Die A Death
god sink this place, it’s a paper boat.
it’s a boat of bones, it’s a great big hole.
god wrap a chain and slip
a slick lock through my shivering tongue.
make me dig my way through these solemn settled stones.
this place gives me things under the skin.
oh god i tried to die when you buried me alive. i tried.
but i’d crossed the line.
i’d spent too long asphyxiating in that necklace,
stitching my hair into excuses,
asleep in my bed like a bruise.
this place takes great bites,
and it likes the taste of my sweet face.
this place makes me white like a bush,
makes me brittle and shaken.
full of voice. turns me round and shines me,
cut like diamonds.
this place is wastewater, and i am trying to drown.
going over and over and washing ashore.
not able to die. too much breath like a frog,
too confused. not able to speak.
i’d say this place bites my neck.
sings songs and strangles them off.
this place has become so weird,
i can sink into every stone, sniffing.
emerge in black and white.
i can blow apart like powder, i can blow like snow.

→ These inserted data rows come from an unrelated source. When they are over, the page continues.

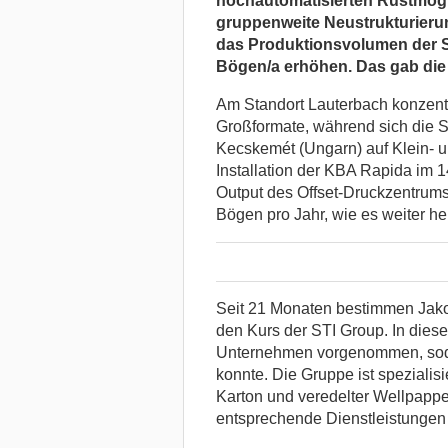
hochautomatisierten Rüstmögl
gruppenweite Neustrukturierun
das Produktionsvolumen der S
Bögen/a erhöhen. Das gab die
Am Standort Lauterbach konzentr
Großformate, während sich die S
Kecskemét (Ungarn) auf Klein- un
Installation der KBA Rapida im 
Output des Offset-Druckzentrums
Bögen pro Jahr, wie es weiter hei
Seit 21 Monaten bestimmen Jak
den Kurs der STI Group. In die
Unternehmen vorgenommen, soda
konnte. Die Gruppe ist speziali
Karton und veredelter Wellpap
entsprechende Dienstleistungen 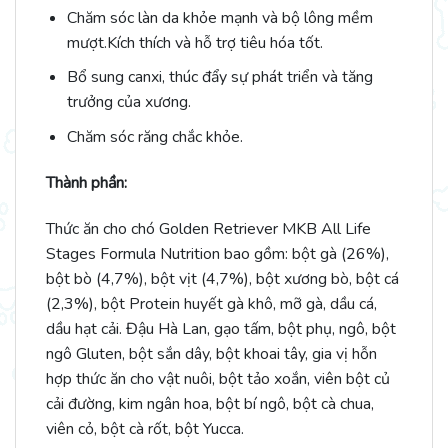
Chăm sóc làn da khỏe mạnh và bộ lông mềm
mượt.Kích thích và hỗ trợ tiêu hóa tốt.
Bổ sung canxi, thúc đẩy sự phát triển và tăng
trưởng của xương.
Chăm sóc răng chắc khỏe.
Thành phần:
Thức ăn cho chó Golden Retriever MKB All Life
Stages Formula Nutrition bao gồm: bột gà (26%),
bột bò (4,7%), bột vịt (4,7%), bột xương bò, bột cá
(2,3%), bột Protein huyết gà khô, mỡ gà, dầu cá,
dầu hạt cải. Đậu Hà Lan, gạo tấm, bột phụ, ngô, bột
ngô Gluten, bột sắn dây, bột khoai tây, gia vị hỗn
hợp thức ăn cho vật nuôi, bột tảo xoắn, viên bột củ
cải đường, kim ngân hoa, bột bí ngô, bột cà chua,
viên cỏ, bột cà rốt, bột Yucca.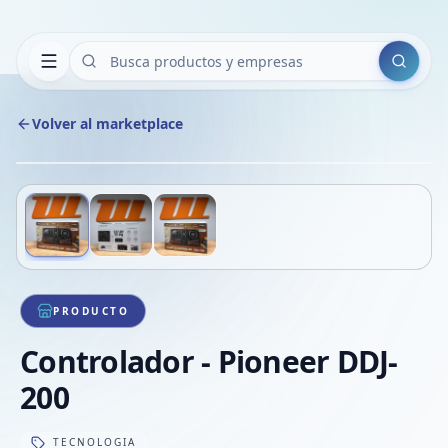
Buscar
Volver al marketplace
Copiar
Compart
Compa
Deslizá para ver más imágenes
1
/
3
VER
Compa
Compa
Compa
PRODUCTO
Controlador - Pioneer DDJ-
200
TECNOLOGIA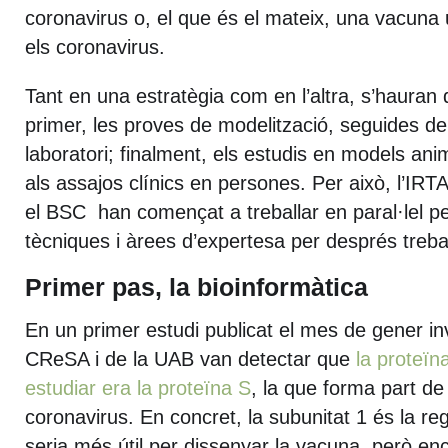
coronavirus o, el que és el mateix, una vacuna 
els coronavirus.
Tant en una estratègia com en l’altra, s’hauran 
primer, les proves de modelització, seguides de
laboratori; finalment, els estudis en models an
als assajos clínics en persones. Per això, l’IRTA
el BSC han començat a treballar en paral·lel pe
tècniques i àrees d’expertesa per després treba
Primer pas, la bioinformàtica
En un primer estudi publicat el mes de gener in
CReSA i de la UAB van detectar que
la proteïn
estudiar era la proteïna S
, la que forma part de 
coronavirus. En concret, la subunitat 1 és la re
seria més útil per dissenyar la vacuna, però enc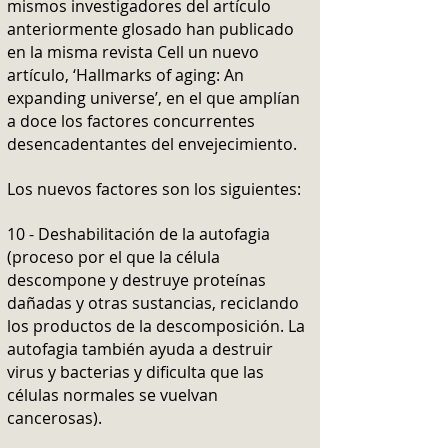
mismos investigadores del artículo
anteriormente glosado han publicado
en la misma revista Cell un nuevo
artículo, ‘Hallmarks of aging: An
expanding universe’, en el que amplían
a doce los factores concurrentes
desencadentantes del envejecimiento.
Los nuevos factores son los siguientes:
10 - Deshabilitación de la autofagia
(proceso por el que la célula
descompone y destruye proteínas
dañadas y otras sustancias, reciclando
los productos de la descomposición. La
autofagia también ayuda a destruir
virus y bacterias y dificulta que las
células normales se vuelvan
cancerosas).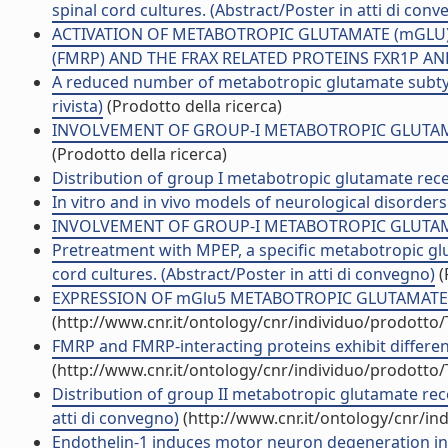
spinal cord cultures. (Abstract/Poster in atti di conv
ACTIVATION OF METABOTROPIC GLUTAMATE (mGLU)
(FMRP) AND THE FRAX RELATED PROTEINS FXR1P AND FX
A reduced number of metabotropic glutamate subtype
rivista)
(Prodotto della ricerca)
INVOLVEMENT OF GROUP-I METABOTROPIC GLUTAMATE
(Prodotto della ricerca)
Distribution of group I metabotropic glutamate rece
In vitro and in vivo models of neurological disorders
INVOLVEMENT OF GROUP-I METABOTROPIC GLUTAMA
Pretreatment with MPEP, a specific metabotropic gl
cord cultures. (Abstract/Poster in atti di convegno)
(
EXPRESSION OF mGlu5 METABOTROPIC GLUTAMATE RE
(http://www.cnr.it/ontology/cnr/individuo/prodotto
FMRP and FMRP-interacting proteins exhibit differen
(http://www.cnr.it/ontology/cnr/individuo/prodotto
Distribution of group II metabotropic glutamate rec
atti di convegno)
(http://www.cnr.it/ontology/cnr/i
Endothelin-1 induces motor neuron degeneration in a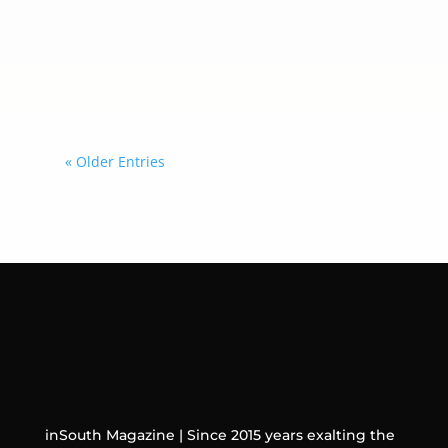
Alimentos y Medicamentos (FDA, por
sus siglas en inglés) y está dirigida a
adultos mayores de 50 años que
necesitan protección frente al virus
de la influenza.
« Older Entries
inSouth Magazine | Since 2015 years exalting the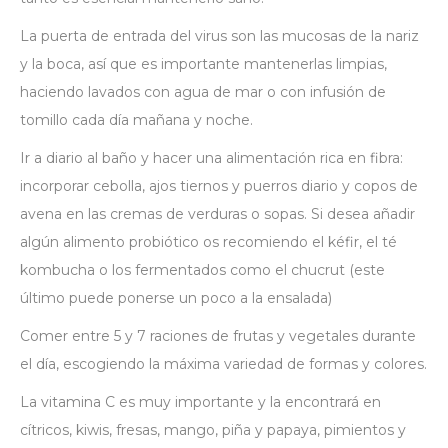
La puerta de entrada del virus son las mucosas de la nariz
y la boca, así que es importante mantenerlas limpias,
haciendo lavados con agua de mar o con infusión de
tomillo cada día mañana y noche.
Ir a diario al baño y hacer una alimentación rica en fibra:
incorporar cebolla, ajos tiernos y puerros diario y copos de
avena en las cremas de verduras o sopas. Si desea añadir
algún alimento probiótico os recomiendo el kéfir, el té
kombucha o los fermentados como el chucrut (este
último puede ponerse un poco a la ensalada)
Comer entre 5 y 7 raciones de frutas y vegetales durante
el día, escogiendo la máxima variedad de formas y colores.
La vitamina C es muy importante y la encontrará en
cítricos, kiwis, fresas, mango, piña y papaya, pimientos y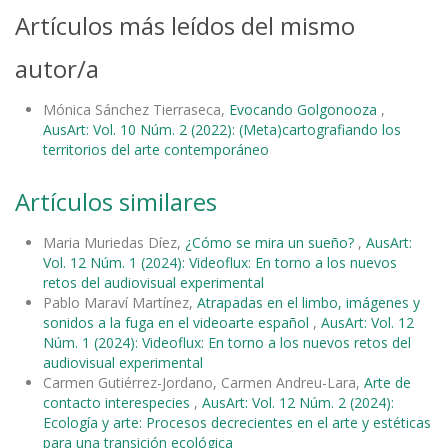
Artículos más leídos del mismo
autor/a
Mónica Sánchez Tierraseca,
Evocando Golgonooza
,
AusArt: Vol. 10 Núm. 2 (2022): (Meta)cartografiando los
territorios del arte contemporáneo
Artículos similares
Maria Muriedas Díez,
¿Cómo se mira un sueño?
,
AusArt:
Vol. 12 Núm. 1 (2024): Videoflux: En torno a los nuevos
retos del audiovisual experimental
Pablo Maraví Martínez,
Atrapadas en el limbo, imágenes y
sonidos a la fuga en el videoarte español
,
AusArt: Vol. 12
Núm. 1 (2024): Videoflux: En torno a los nuevos retos del
audiovisual experimental
Carmen Gutiérrez-Jordano, Carmen Andreu-Lara,
Arte de
contacto interespecies
,
AusArt: Vol. 12 Núm. 2 (2024):
Ecología y arte: Procesos decrecientes en el arte y estéticas
para una transición ecológica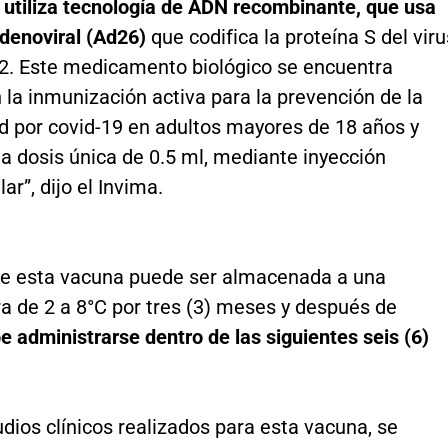
 utiliza tecnología de ADN recombinante, que usa
adenoviral (Ad26)
que codifica la proteína S del viru
. Este medicamento biológico se encuentra
 la inmunización activa para la prevención de la
 por covid-19 en adultos mayores de 18 años y
a dosis única de 0.5 ml, mediante inyección
ar”, dijo el Invima.
e esta vacuna puede ser almacenada a una
a de 2 a 8°C por tres (3) meses y después de
e administrarse dentro de las siguientes seis (6)
udios clínicos realizados para esta vacuna, se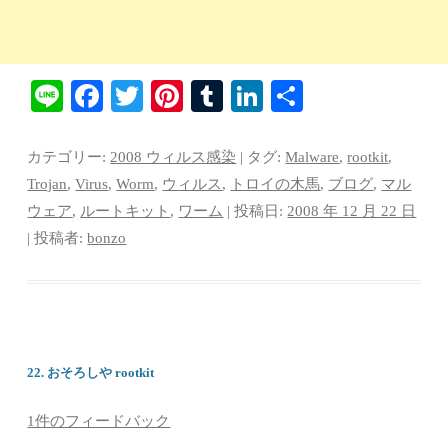
Li
Fa
T
Pi
T
Li
共
ne
ce
wi
nt
u
nk
有
bo
tte
er
m
ed
カテゴリー:
2008 ウィルス感染
| タグ:
Malware
,
rootkit
,
ok
r
es
bl
In
Trojan
,
Virus
,
Worm
,
ウィルス
,
トロイの木馬
,
ブログ
,
マル
ウェア
,
ルートキット
,
ワーム
| 投稿日:
2008 年 12 月 22 日
t
r
|
投稿者:
bonzo
22. おそろしや rootkit
1件のフィードバック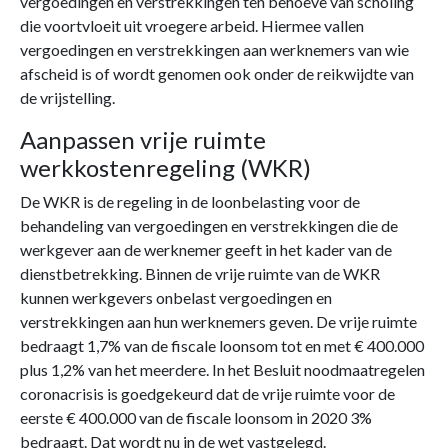
vergoedingen en verstrekkingen ten behoeve van scholing
die voortvloeit uit vroegere arbeid. Hiermee vallen
vergoedingen en verstrekkingen aan werknemers van wie
afscheid is of wordt genomen ook onder de reikwijdte van
de vrijstelling.
Aanpassen vrije ruimte
werkkostenregeling (WKR)
De WKR is de regeling in de loonbelasting voor de
behandeling van vergoedingen en verstrekkingen die de
werkgever aan de werknemer geeft in het kader van de
dienstbetrekking. Binnen de vrije ruimte van de WKR
kunnen werkgevers onbelast vergoedingen en
verstrekkingen aan hun werknemers geven. De vrije ruimte
bedraagt 1,7% van de fiscale loonsom tot en met € 400.000
plus 1,2% van het meerdere. In het Besluit noodmaatregelen
coronacrisis is goedgekeurd dat de vrije ruimte voor de
eerste € 400.000 van de fiscale loonsom in 2020 3%
bedraagt. Dat wordt nu in de wet vastgelegd.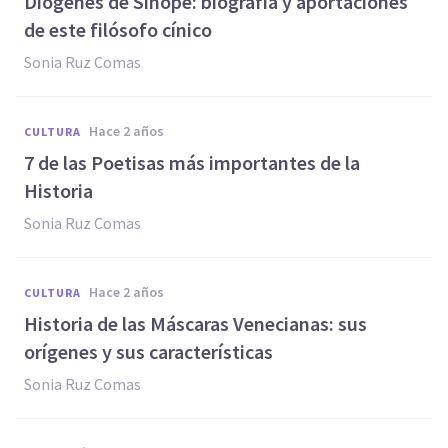
Diógenes de Sinope: biografía y aportaciones
de este filósofo cínico
Sonia Ruz Comas
hace 2 años
CULTURA
7 de las Poetisas más importantes de la
Historia
Sonia Ruz Comas
hace 2 años
CULTURA
Historia de las Máscaras Venecianas: sus
orígenes y sus características
Sonia Ruz Comas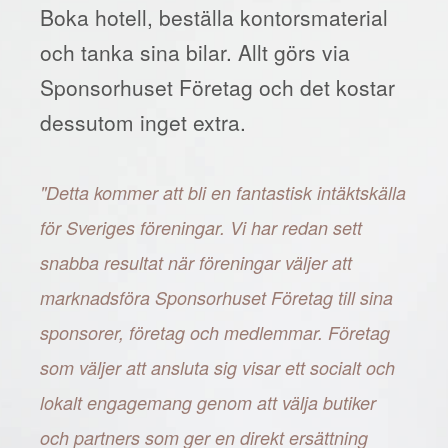
Boka hotell, beställa kontorsmaterial
och tanka sina bilar. Allt görs via
Sponsorhuset Företag och det kostar
dessutom inget extra.
"Detta kommer att bli en fantastisk intäktskälla
för Sveriges föreningar. Vi har redan sett
snabba resultat när föreningar väljer att
marknadsföra Sponsorhuset Företag till sina
sponsorer, företag och medlemmar. Företag
som väljer att ansluta sig visar ett socialt och
lokalt engagemang genom att välja butiker
och partners som ger en direkt ersättning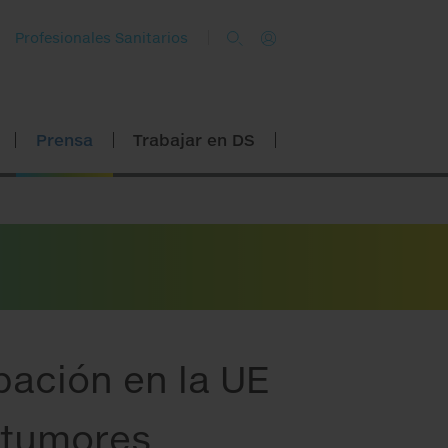
Profesionales Sanitarios
Prensa
Trabajar en DS
bación en la UE
 tumores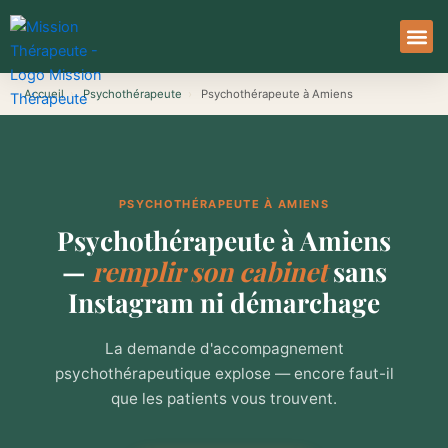
Aller
au
contenu
À Pro
Le Ser
Accueil
›
Psychothérapeute
›
Psychothérapeute à Amiens
PSYCHOTHÉRAPEUTE À AMIENS
Psychothérapeute à Amiens
—
remplir son cabinet
sans
Instagram ni démarchage
La demande d'accompagnement
psychothérapeutique explose — encore faut-il
que les patients vous trouvent.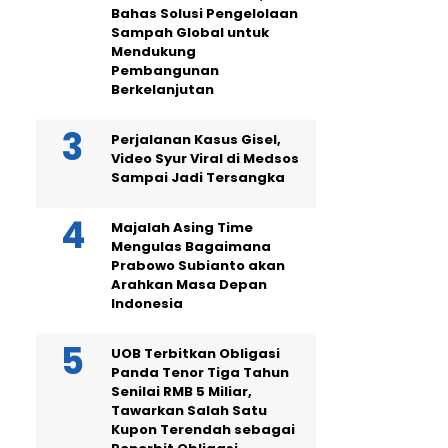
Bahas Solusi Pengelolaan
Sampah Global untuk
Mendukung
Pembangunan
Berkelanjutan
Perjalanan Kasus Gisel,
Video Syur Viral di Medsos
Sampai Jadi Tersangka
Majalah Asing Time
Mengulas Bagaimana
Prabowo Subianto akan
Arahkan Masa Depan
Indonesia
UOB Terbitkan Obligasi
Panda Tenor Tiga Tahun
Senilai RMB 5 Miliar,
Tawarkan Salah Satu
Kupon Terendah sebagai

i can drink the ink, be electric like the lightning.
i can stalk across the rock with hair like feathers,
fingers lifting to the lonely throat of the grim.
make me sing, my chin against the
dead grit of the skeleton sand. blowing a trumpet
of dire triumph across the lost.
i’d say this place is older, rattling its dice.
it’s lain here so long it’s grown along the long line of
my white spine. it’s lost its grace.
i’ll blow through the hole, quiet it down.
wrap it, carry it on a stretcher out to sea.
light a candle, light a lighthouse, bring your flames.
this place is taken.
this place is snuffed. hush. be finished.
hold your coins and line them on your tongue.
i said this place has had its day,
this place has been and gone.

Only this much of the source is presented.